# [Exercise description]
The data below should be printed in full, exactly, and without any of its images.

Extracted records:
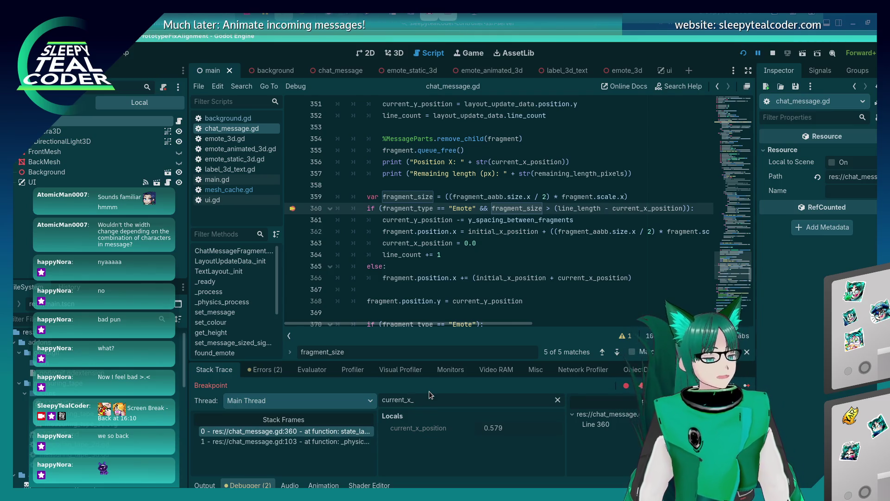
pyautogui.write('posit')
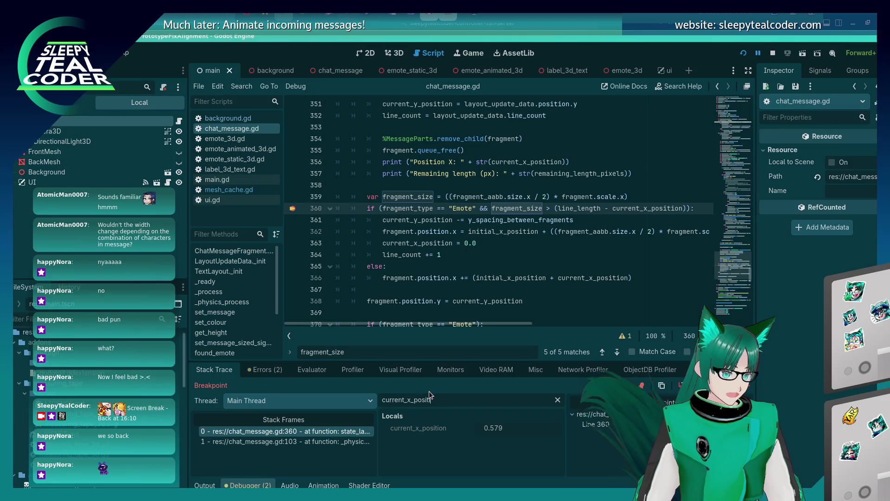
pyautogui.write('ion')
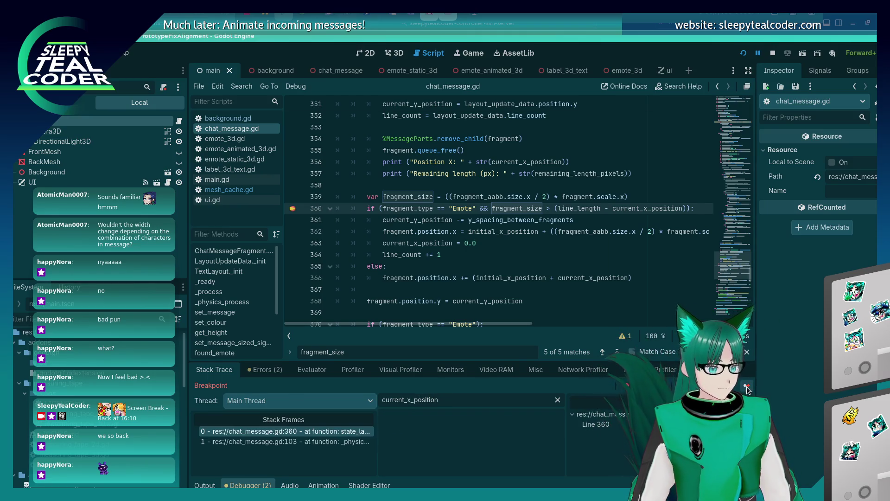
# - Continue past the remaining breakpoint hits and restart the game
pyautogui.click(746, 386)
pyautogui.press('alt+Tab')
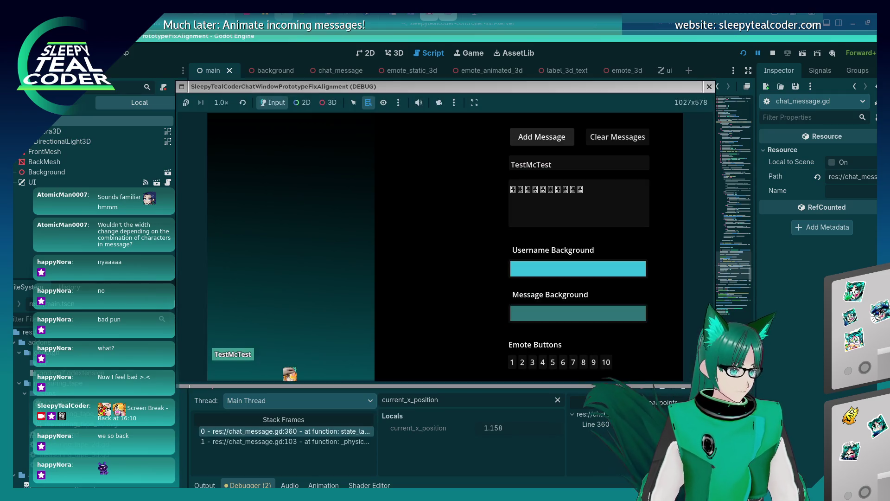
pyautogui.press('alt+Tab')
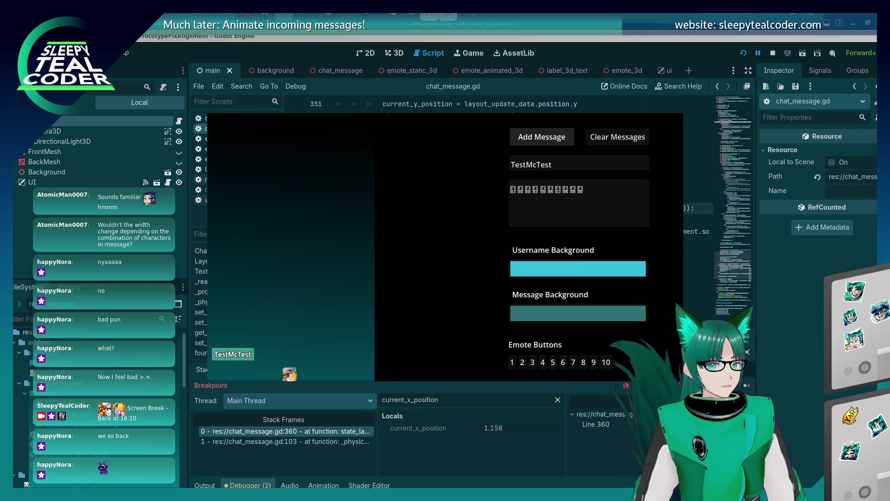
pyautogui.click(746, 386)
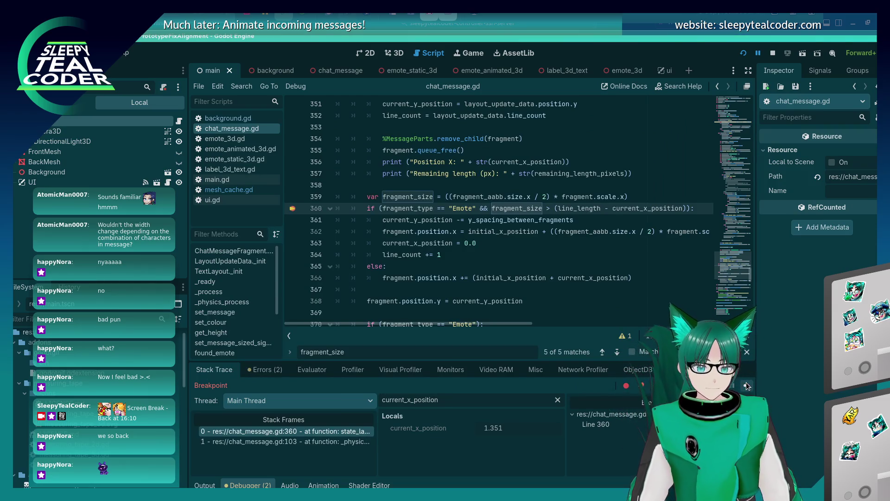
pyautogui.click(742, 55)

# [Completed exercise]
pyautogui.write('posit')
pyautogui.write('ion')
# - Continue past the remaining breakpoint hits and restart the game
pyautogui.click(746, 386)
pyautogui.press('alt+Tab')
pyautogui.press('alt+Tab')
pyautogui.click(746, 386)
pyautogui.click(742, 55)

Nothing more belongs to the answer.